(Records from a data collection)
[Start of Attachment]

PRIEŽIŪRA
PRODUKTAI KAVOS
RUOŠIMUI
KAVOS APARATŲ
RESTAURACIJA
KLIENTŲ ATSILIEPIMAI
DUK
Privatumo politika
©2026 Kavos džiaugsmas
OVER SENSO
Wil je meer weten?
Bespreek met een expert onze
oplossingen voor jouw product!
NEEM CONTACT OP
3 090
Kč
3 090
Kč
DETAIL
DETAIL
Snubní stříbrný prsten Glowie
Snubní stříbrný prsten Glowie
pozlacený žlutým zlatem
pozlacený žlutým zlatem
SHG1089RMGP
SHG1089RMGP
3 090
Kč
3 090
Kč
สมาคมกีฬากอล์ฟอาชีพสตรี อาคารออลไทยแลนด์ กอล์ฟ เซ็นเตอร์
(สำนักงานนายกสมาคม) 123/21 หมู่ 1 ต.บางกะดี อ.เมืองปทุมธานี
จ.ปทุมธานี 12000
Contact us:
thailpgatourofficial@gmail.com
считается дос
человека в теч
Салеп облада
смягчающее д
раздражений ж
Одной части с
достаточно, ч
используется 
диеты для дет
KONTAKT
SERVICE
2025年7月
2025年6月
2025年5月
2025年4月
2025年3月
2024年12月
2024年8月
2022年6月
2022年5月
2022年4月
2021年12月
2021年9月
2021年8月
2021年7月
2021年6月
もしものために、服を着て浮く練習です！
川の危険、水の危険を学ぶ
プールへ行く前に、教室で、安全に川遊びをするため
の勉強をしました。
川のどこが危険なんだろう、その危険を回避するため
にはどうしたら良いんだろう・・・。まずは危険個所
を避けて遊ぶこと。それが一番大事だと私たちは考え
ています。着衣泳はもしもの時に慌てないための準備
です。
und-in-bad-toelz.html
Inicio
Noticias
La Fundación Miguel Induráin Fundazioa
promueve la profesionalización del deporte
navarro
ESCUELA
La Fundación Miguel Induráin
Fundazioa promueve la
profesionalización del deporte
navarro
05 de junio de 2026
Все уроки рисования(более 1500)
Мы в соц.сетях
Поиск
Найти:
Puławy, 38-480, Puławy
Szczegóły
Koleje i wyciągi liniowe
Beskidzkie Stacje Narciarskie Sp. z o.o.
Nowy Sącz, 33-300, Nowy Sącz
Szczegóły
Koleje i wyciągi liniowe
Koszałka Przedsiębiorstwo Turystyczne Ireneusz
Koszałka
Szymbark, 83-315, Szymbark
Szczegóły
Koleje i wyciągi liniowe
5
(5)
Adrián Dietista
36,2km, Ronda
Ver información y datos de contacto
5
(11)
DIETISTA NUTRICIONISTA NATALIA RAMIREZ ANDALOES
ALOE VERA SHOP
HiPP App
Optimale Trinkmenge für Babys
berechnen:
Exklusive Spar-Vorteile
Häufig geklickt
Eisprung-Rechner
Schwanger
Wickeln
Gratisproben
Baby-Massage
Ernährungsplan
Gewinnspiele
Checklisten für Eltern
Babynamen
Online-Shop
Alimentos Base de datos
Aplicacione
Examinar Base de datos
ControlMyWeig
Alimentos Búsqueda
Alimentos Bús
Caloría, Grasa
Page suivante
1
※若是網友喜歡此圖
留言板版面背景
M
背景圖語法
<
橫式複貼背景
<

[End of Attachment]

In the records above, find each line with the word "datos" and copy it out.

Ver información y datos de contacto
Alimentos Base de datos
Examinar Base de datos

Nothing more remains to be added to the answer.